Consegna ▸ Riprendi l'intervista alla ministra Bernini subito dopo l'ultima domanda riportata e portala avanti.

Estratto della fonte ▸
E se nelle università stesse arrivando un nuovo ‘68, come pensa Mario Capanna, il leader della protesta di quegli anni; e se a lei, a Anna Maria Bernini, ministra dell’Università e della ricerca, toccasse la parte di stare dall’altra parte della barricata rispetto agli studenti e alle studenti? «Non vedo un nuovo ‘68», risponde. Ma soprattutto, ad ascoltarla bene, non sta neanche dall’altra parte della barricata.

Ministra Bernini, le faccio una breve antologia di dichiarazioni della sua maggioranza: il ministro dell’Interno Piantedosi parla di esseri umani come di “carichi residuali”, il ministro dell’Agricoltura Lollobrigida di “sostituzione etnica”, il candidato leghista Vannacci dice che gli omosessuali non sono “normali”: ma lei, che è liberale e a favore dei diritti civili, che ci fa in una maggioranza così?

Dati registrati ▸
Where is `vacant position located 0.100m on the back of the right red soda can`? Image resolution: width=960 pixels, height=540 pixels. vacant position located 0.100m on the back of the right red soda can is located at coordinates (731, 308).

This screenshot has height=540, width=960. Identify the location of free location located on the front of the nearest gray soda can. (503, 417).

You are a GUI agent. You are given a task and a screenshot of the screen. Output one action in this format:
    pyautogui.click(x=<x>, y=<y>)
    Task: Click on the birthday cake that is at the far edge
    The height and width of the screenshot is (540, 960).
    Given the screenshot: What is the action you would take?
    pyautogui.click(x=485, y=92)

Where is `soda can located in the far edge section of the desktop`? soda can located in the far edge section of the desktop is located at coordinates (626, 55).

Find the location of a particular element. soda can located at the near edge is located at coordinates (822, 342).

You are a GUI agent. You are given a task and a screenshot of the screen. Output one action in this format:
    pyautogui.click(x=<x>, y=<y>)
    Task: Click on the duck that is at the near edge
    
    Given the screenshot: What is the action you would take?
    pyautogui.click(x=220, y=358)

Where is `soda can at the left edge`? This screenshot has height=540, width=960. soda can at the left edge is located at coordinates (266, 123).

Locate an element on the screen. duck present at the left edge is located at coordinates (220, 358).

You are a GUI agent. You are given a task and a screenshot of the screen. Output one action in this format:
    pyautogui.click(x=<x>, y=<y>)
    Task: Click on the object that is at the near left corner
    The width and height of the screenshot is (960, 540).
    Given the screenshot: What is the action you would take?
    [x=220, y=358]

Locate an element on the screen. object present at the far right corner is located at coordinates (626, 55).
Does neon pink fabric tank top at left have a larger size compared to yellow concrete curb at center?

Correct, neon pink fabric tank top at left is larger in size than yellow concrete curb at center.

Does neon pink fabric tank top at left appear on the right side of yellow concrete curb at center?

Risposta ▸
Le espressioni dei ministri Piantedosi e Lollobrigida, cui fa riferimento, sono state ampiamente travisate e ampiamente chiarite. Non mi sottraggo alla domanda su Vannacci. Il mio partito, da sempre, esprime una cultura moderata, liberale, inclusiva. Trovo le posizioni del generale Vannacci uno sfregio alla cultura della tolleranza e un inquietante inno alla cultura dell’odio.

Matteo Salvini ha sbagliato a candidare il generale?

Non mi intrometto nelle scelte altrui. Salvini ha scelto lo schema di una competizione da destra, nella maggioranza. Questo dà a Forza Italia una responsabilità maggiore: rappresentare anche quei moderati a disagio rispetto a queste scelte. Credo che le priorità degli imprenditori del Nord e dell’Italia che lavora e produce siano la crescita e il fisco, non questa paccottiglia ideologica regressiva. Forza Italia sarà la loro casa.

Negli Stati uniti duemila studenti sono stati arrestati nei campus durante le proteste contro il massacro palestinese; altre proteste sono in corso a SciencePo di Parigi. E anche in Italia ci sono cortei e manifestazioni nelle università.

È un momento delicato in cui le università risentono del clima di forte tensione internazionale. È interesse del paese salvaguardarle come spazi di democrazia. La protesta, il dissenso, la critica, anche aspra, sono espressioni del tutto legittime. Il vero discrimine, inaccettabile e invalicabile, è la violenza. Impedire a qualcuno di parlare è l’opposto della democrazia.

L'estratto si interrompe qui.